EXTRACTED TEXT:

The pressure was quite hard as blood squirted out and she started to ease, but not that instant gratifying relief.
I had to rethink my regular toe wrap as I usually pull the conforming bandage quite tight across her toes to hold the foam shoe I create every time and thought up a new layer to protect her toe from any bumps and abrasion, but also not have any pressure on it ??? (we'll see if it worked tomorrow).
By this time I'm fried. 
9:30 pm is time to set up tomorrows schedule, think about the week ahead and cuddle with Renata for some type of mind numbing entertainment (TV, MOVIES (D.J.! that's twice I've had to edit my post the next morning due to a text I received in the morning for inappropriate content).  Instead we're stressed and arguing about nothing freaking out about our little girl in fits.
It's actually not over.  She's not down for real, I'm just recharging and staying away till I'm needed for real ((grandma holding her doing her magic) also for what might lay ahead for the rest of the night.
Once the feet were neatly bound Renata noticed the left hand bandage has slipped off and was held loosely in place by her silks.  Usually hands go pretty quick for a re wrap.
Totally out of sorts it took me three tries (this is when Grandma showed up) and it wasn't until she was quietly taking the bottle from grandma and no longer kicking and fussing that I got a good wrap on.  It's a three person job when it's like this minimum.  Plus we're completely dry on the EBM, Renata produces it goes to the bottle and it's gone, which is also a first and totally disturbing for Renata.  JOY!!!

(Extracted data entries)
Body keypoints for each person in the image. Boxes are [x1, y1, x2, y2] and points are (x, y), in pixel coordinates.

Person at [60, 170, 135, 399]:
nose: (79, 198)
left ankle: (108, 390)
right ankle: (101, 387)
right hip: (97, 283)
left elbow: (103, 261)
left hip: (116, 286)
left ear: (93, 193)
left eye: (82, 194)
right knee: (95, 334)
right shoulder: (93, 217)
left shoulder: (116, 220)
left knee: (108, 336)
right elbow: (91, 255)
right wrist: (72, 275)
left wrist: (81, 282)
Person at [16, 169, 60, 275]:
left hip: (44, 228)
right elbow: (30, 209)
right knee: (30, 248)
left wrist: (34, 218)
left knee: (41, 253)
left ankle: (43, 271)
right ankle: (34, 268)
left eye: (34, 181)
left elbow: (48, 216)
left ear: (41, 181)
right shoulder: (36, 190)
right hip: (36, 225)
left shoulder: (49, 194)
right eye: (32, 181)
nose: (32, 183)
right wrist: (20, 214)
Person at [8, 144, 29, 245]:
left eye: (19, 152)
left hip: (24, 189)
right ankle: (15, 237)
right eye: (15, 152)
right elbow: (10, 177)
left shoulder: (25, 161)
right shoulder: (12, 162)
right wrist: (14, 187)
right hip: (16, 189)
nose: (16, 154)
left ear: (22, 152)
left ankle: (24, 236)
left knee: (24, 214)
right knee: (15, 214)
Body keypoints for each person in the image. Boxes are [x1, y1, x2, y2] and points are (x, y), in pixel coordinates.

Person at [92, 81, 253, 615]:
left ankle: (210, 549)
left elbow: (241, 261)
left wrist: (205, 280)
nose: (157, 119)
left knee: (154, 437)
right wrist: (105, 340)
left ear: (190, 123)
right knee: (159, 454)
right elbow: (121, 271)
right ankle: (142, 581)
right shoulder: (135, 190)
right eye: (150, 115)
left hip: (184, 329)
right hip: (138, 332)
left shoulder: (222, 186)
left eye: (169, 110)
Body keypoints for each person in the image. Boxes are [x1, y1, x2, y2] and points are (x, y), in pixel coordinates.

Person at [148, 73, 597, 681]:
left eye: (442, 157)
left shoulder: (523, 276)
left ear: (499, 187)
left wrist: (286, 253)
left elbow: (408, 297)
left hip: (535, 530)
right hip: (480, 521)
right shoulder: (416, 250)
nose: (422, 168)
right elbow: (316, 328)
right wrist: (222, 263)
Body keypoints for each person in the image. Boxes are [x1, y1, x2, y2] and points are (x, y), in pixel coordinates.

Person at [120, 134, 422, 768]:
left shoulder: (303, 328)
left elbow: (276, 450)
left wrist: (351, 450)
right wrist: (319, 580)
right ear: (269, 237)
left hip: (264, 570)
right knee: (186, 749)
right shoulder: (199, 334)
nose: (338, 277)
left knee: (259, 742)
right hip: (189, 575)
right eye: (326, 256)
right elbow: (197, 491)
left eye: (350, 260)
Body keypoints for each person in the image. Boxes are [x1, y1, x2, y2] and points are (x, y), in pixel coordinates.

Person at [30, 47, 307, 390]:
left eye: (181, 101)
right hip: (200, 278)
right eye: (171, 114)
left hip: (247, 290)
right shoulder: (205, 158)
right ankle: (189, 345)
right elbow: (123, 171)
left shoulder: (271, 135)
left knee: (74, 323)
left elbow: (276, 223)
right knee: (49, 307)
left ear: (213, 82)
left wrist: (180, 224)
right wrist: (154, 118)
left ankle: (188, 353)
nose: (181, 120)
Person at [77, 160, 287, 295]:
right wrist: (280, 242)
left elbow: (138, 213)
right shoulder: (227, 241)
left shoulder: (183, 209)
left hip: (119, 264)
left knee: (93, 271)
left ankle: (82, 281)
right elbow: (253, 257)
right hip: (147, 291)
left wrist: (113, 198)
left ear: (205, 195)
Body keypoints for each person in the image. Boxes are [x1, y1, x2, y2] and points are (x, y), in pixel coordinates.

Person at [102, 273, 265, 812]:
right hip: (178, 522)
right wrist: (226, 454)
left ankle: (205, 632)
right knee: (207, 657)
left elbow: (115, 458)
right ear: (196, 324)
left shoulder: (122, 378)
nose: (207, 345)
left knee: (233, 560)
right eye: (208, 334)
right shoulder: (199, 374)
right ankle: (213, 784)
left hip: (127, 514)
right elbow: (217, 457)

EXERCISES TO COMPLETE:
• A. Reproduce the passage about rewrapping the little girl's bandages between "9:30 pm is time" and "girl in fits.", inclusive.
• B. Write what comes next in the passage about rewrapping the little girl's bandages, picking up after its final sentence.

TASK-BY-TASK OUTPUTS:
• A.
9:30 pm is time to set up tomorrows schedule, think about the week ahead and cuddle with Renata for some type of mind numbing entertainment (TV, MOVIES (D.J.! that's twice I've had to edit my post the next morning due to a text I received in the morning for inappropriate content).  Instead we're stressed and arguing about nothing freaking out about our little girl in fits.

• B.
Anyway, it's quiet back there, kind of.
Changing pace, last night was cool.
Dammit Janet talked an acquaintance of hers into helping out a family in need.
WE'RE NOT THAT BAD OFF! 
Some times I feel like a feeble father and human, needing and getting so much help, outside my typical time for play, but it's a thought I do my best to keep deep inside.  Most of the time as when stuff is done for us and helped out (dinners) our quality of life goes way way up.. Mostly Renata gets a breath.
So, gladly we welcomed tickets to the Canucks VS Boston, row one, just inside the blue line, well within the club section.  What a night it was.  Both kids taken care of in separate houses, Renata and I out on the town.  Free parking from Simona's son Simon, three blocks way from the rink.
A little romance,
NICE!!
Thank You.
We lost, but what a view.  Now that I've been that close to the action, maybe once and a while it is worth the ticket price.  We also gladly put in a good amount to the 50/50 draw, as those proceeds go to Canuck Place.  Hospice to Kids and families.  I don't anticipate that scale of respite for us, but it has been suggested that it may exists for families like ours.
I text a friend this image and he told me to get off the ice, I didn't get it till I was home and looked at the image again
 The City was blanketed in snow and in the middle of a nice storm.  Our typical warm coastal weather turned the beautiful white stuff into instant ice once a car or foot squished it to the concrete.  Police, Stretch Limos and many high-end sports cars struggled in zero forward movement at intersections with boisterous crowds of One Year Post Olympic Celebration Yahoos in fits of laughter and cheer.  I wasn't in the mood for that type of anarchy or fender benders and diligently put on our chains and seemed to be the only car with them driving out of the city.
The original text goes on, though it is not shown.